**Provided text**.
Around the country, that spirit, following the Boston Marathon attack, proved to be stronger than fear. Even with security at unprecedented levels, road races were selling out at record pace. Not only was there no retreat, runners appeared to be flocking to mass public events. Runners even had their own “Boston Strong” uniforms—their marathon jackets. On April 16, the day after the Boston race, marathoner Vicma Lamarche and her husband left the city for Mexico’s Isla Mujeres;
she had promised him the trip for putting up with her five-month-long training regimen. Lamarche, part of a running club called Black Girls RUN!, grabbed her marathon jacket as they left. Her husband was a little unnerved. He worried that she was making herself a target—and they were headed to an airport, no less. Lamarche didn’t care. It was a badge of pride. When they got to Logan Airport, it was full of runners. They all had their jackets on, too, a small but meaningful expression of unity.
Peter Sagal was moved to do the same. That first week after the bombing, he wore his jacket everywhere. “Because I wanted people to see it.”

CHAPTER 19
GIANT STEPS

Standing tall, Heather forges ahead

I
t had been almost one month since the marathon.
Heather Abbott was back at Fenway Park, standing on crutches at the edge of the storied ball field. She wore a Red Sox jersey, her last name emblazoned on the back in red, the middle letters hidden by her long blonde hair. Waiting to be waved forward to the pitcher’s mound, she struggled to calm her nerves. She hadn’t been this anxious since the first moments after the bombing: In another minute, the thirty-eight-year-old would crutch across the grass in front of more than thirty thousand people. Then she would balance on one crutch, raise her right arm, and throw out the ceremonial first pitch. Sox catcher Jarrod Saltalamacchia would try to catch it. There was no guarantee she wouldn’t fall. Or that she could throw it far enough. Instinctively, she understood the weight of the moment—not just for her, but for the city. Television cameras would capture her appearance and deliver it to a world craving proof of hope. Everyone in the park was willing her success on this overcast Saturday in May. It was a feeling she would come to know well in the months ahead, a potent blend of expectation and goodwill.

Heather had practiced for this day. At Spaulding Rehabilitation Hospital, where she had been since leaving Brigham and Women’s on April 29, she had gone outside in the sunshine with her friend Roseann Sdoia—whom she had known before, coincidentally, but who had also lost a leg in the bombing. Together, they practiced hopping across the spring grass on their crutches. Heather tossed a ball to Roseann, coached by their physical therapist. The transition to Spaulding had been hard for Heather—leaving the nurses she knew and enduring three or four hours of painful, strenuous physical therapy each day. The rehabilitation hospital, newly opened on the Charlestown waterfront, was sparkling, but the staff was still smoothing out rough edges. It could be hard to find a pillowcase or a water pitcher. And the attitude was no-nonsense: no relenting, no taking it easy, no cutting corners. You were supposed to work through the pain. When Heather was seized by doubt about her Fenway invitation, and suggested rolling out to throw the first pitch from her wheelchair, therapist Samantha Geary was adamant. “Don’t you dare,” Geary told her. “You take your crutches and you hop out there. Everybody needs to know you’re okay.”

**Records supplied**.
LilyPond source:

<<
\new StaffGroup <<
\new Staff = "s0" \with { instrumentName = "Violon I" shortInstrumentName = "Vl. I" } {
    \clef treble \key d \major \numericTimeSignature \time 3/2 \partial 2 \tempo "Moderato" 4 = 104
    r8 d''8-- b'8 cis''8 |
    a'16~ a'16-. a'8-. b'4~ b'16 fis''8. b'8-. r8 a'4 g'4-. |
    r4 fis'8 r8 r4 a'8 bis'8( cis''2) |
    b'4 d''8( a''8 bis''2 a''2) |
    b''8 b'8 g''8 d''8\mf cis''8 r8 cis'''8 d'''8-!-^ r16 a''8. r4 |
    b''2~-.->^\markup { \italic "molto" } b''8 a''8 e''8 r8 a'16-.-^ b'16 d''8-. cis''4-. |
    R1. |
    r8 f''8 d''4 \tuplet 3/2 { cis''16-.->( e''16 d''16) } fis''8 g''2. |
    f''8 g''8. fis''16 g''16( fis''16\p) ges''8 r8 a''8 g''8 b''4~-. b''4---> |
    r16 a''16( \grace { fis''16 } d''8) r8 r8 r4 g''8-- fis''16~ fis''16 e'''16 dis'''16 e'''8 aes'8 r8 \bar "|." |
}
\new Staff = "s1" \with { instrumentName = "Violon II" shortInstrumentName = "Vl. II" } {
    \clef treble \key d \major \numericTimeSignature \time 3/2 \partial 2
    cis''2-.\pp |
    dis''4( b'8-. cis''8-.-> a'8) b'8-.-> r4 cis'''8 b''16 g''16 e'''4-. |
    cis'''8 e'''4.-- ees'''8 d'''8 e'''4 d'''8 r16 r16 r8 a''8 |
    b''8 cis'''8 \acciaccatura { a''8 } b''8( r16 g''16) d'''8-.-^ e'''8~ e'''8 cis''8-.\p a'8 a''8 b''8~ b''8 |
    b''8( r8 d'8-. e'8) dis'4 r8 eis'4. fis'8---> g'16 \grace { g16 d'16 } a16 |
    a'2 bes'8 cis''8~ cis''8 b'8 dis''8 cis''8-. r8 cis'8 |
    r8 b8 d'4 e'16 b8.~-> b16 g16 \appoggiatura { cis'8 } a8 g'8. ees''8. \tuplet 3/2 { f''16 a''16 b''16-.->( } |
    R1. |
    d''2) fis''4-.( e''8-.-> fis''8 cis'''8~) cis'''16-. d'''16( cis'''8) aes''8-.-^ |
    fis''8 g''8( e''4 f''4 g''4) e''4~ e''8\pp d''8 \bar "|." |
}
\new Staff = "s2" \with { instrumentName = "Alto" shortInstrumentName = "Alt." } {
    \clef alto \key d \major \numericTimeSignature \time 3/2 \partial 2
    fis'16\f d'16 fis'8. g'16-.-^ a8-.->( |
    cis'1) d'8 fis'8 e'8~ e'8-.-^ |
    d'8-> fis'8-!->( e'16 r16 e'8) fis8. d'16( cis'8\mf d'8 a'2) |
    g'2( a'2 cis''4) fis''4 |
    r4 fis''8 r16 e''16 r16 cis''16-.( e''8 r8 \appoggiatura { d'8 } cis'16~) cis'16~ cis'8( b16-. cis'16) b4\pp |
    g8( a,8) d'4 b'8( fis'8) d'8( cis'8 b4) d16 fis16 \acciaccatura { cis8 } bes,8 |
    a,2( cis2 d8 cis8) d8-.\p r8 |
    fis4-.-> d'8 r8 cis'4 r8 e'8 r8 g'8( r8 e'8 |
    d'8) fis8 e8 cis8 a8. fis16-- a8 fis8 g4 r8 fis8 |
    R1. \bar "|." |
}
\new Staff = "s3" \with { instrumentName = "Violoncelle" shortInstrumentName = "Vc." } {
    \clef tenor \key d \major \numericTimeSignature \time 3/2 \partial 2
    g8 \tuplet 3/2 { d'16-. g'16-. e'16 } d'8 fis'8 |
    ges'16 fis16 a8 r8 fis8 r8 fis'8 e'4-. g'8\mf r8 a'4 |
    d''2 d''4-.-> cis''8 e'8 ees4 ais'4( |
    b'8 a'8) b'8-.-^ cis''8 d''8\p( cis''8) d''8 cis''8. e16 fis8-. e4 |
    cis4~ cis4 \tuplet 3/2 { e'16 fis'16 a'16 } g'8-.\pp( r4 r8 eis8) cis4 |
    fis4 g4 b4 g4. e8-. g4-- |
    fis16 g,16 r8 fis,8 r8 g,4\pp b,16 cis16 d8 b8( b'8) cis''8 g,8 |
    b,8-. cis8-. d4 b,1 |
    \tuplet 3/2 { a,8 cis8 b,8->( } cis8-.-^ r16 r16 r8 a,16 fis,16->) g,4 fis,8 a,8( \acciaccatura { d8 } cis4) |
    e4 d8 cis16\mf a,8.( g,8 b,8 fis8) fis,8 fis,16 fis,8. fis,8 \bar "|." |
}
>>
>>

**Exercise aim**.
In the Boston Marathon excerpt, which Red Sox catcher was set to catch Heather Abbott's ceremonial first pitch? The listing is not needed to answer anything here.

**Written response**.
Jarrod Saltalamacchia.